HomeNewsAltri comuniMuseo di Pietrarsa: buona la prima per “Binario Rosa”

Museo di Pietrarsa: buona la prima per “Binario Rosa”

Al Museo Nazionale Ferroviario di Pietrarsa, domenica 22 giugno, è andato in scena il primo dei sei spettacoli della rassegna teatrale estiva “Binario Rosa” dedicata all’universo femminile, nella suggestiva location dell’Anfiteatro affacciato sul golfo di Napoli.
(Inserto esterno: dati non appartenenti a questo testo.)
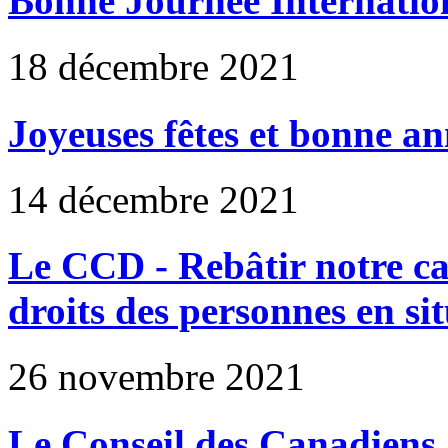
Bonne Journée Internation
18 décembre 2021
Joyeuses fêtes et bonne an
14 décembre 2021
Le CCD - Rebâtir notre ca
droits des personnes en si
26 novembre 2021
Le Conseil des Canadiens a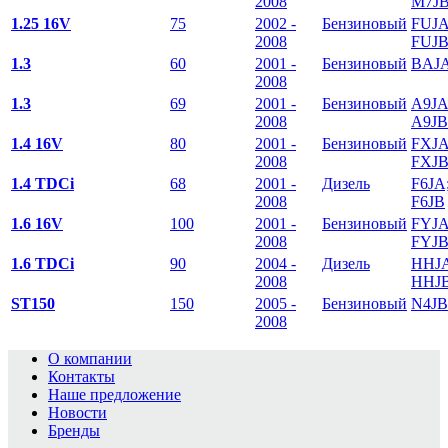
2008
M7J
1.25 16V
75
2002 -
Бензиновый
FUJA
2008
FUJ
1.3
60
2001 -
Бензиновый
BAJ
2008
1.3
69
2001 -
Бензиновый
A9JA
2008
A9JB
1.4 16V
80
2001 -
Бензиновый
FXJA
2008
FXJ
1.4 TDCi
68
2001 -
Дизель
F6JA
2008
F6JB
1.6 16V
100
2001 -
Бензиновый
FYJA
2008
FYJ
1.6 TDCi
90
2004 -
Дизель
HHJA
2008
HHJ
ST150
150
2005 -
Бензиновый
N4JB
2008
О компании
Контакты
Наше предложение
Новости
Бренды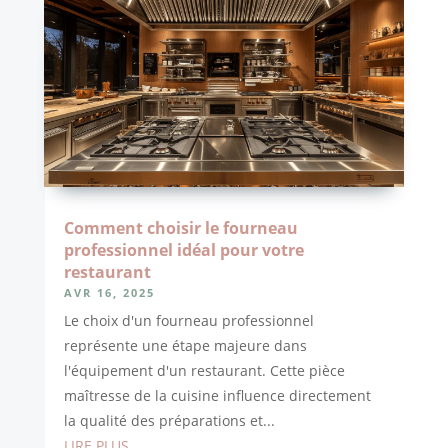
Comment choisir le fourneau
professionnel idéal pour votre
restaurant
AVR 16, 2025
Le choix d'un fourneau professionnel
représente une étape majeure dans
l'équipement d'un restaurant. Cette pièce
maîtresse de la cuisine influence directement
la qualité des préparations et...
LIRE PLUS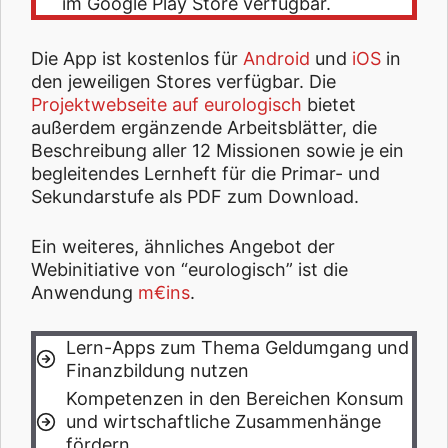
im Google Play Store verfügbar.
Die App ist kostenlos für
Android
und
iOS
in
den jeweiligen Stores verfügbar. Die
Projektwebseite auf eurologisch
bietet
außerdem ergänzende Arbeitsblätter, die
Beschreibung aller 12 Missionen sowie je ein
begleitendes Lernheft für die Primar- und
Sekundarstufe als PDF zum Download.
Ein weiteres, ähnliches Angebot der
Webinitiative von “eurologisch” ist die
Anwendung
m€ins
.
Lern-Apps zum Thema Geldumgang und
Finanzbildung nutzen
Kompetenzen in den Bereichen Konsum
und wirtschaftliche Zusammenhänge
fördern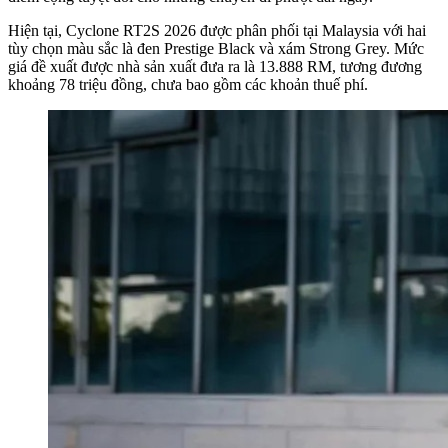
Hiện tại, Cyclone RT2S 2026 được phân phối tại Malaysia với hai
tùy chọn màu sắc là đen Prestige Black và xám Strong Grey. Mức
giá đề xuất được nhà sản xuất đưa ra là 13.888 RM, tương đương
khoảng 78 triệu đồng, chưa bao gồm các khoản thuế phí.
Con l’introduzione curata da Nicola Le Donne, direttore artistico della kermesse, la quarta edizione di “Binario Rosa” negli spazi del Museo di Pietrarsa porta in scena attrici, cantanti e interpreti con un cartellone di spettacoli incentrato sulla comicità, teatro di parola, recital musicali e racconti intensi legati al mondo femminile. La rassegna non è solo una serie di spettacoli, ma una vera e propria esperienza in un contesto unico, caratterizzato dall’archeologia industriale, dalla storia della prima ferrovia italiana e il colore intenso del mare.
Con i saluti istituzionali del direttore del Museo Nazionale Ferroviario, Oreste Orvitti, e dell’architetto Annunziata Cantile, la serata è entrata nel vivo con la verve comica di Maria Bolignano nello spettacolo dal titolo “Femminile Singolare”. Una serata brillante e ironica che ha raccontato l’evoluzione delle relazioni sentimentali nella società attuale, caratterizzata inoltre dalla presenza dei social network ed in particolare dai messaggi istantanei di Whatsapp.
Con talento e ironia, l’attrice napoletana ha piacevolmente allietato la folta platea con sketch esilaranti e di stretta attualità, coinvolgendo i partecipanti a suon totale di battute e considerazioni sulle moderne relazioni sentimentali. A riguardo, poi, non è mancata l’interpretazione dell’amatissima signora Romilda, personaggio iconico proposto nelle passate edizioni di Made in Sud, con cui Maria Bolignano ha riproposto un excursus di una donna in crisi per l’avanzare dell’età, facendo ridere, riflettere e anche cantare il pubblico con una narrazione originale.
Una serata di grande successo, quindi, che conferma ancora una volta il valore culturale della rassegna e l’affetto del pubblico per un teatro capace di coniugare intrattenimento, qualità artistica e riflessione sociale.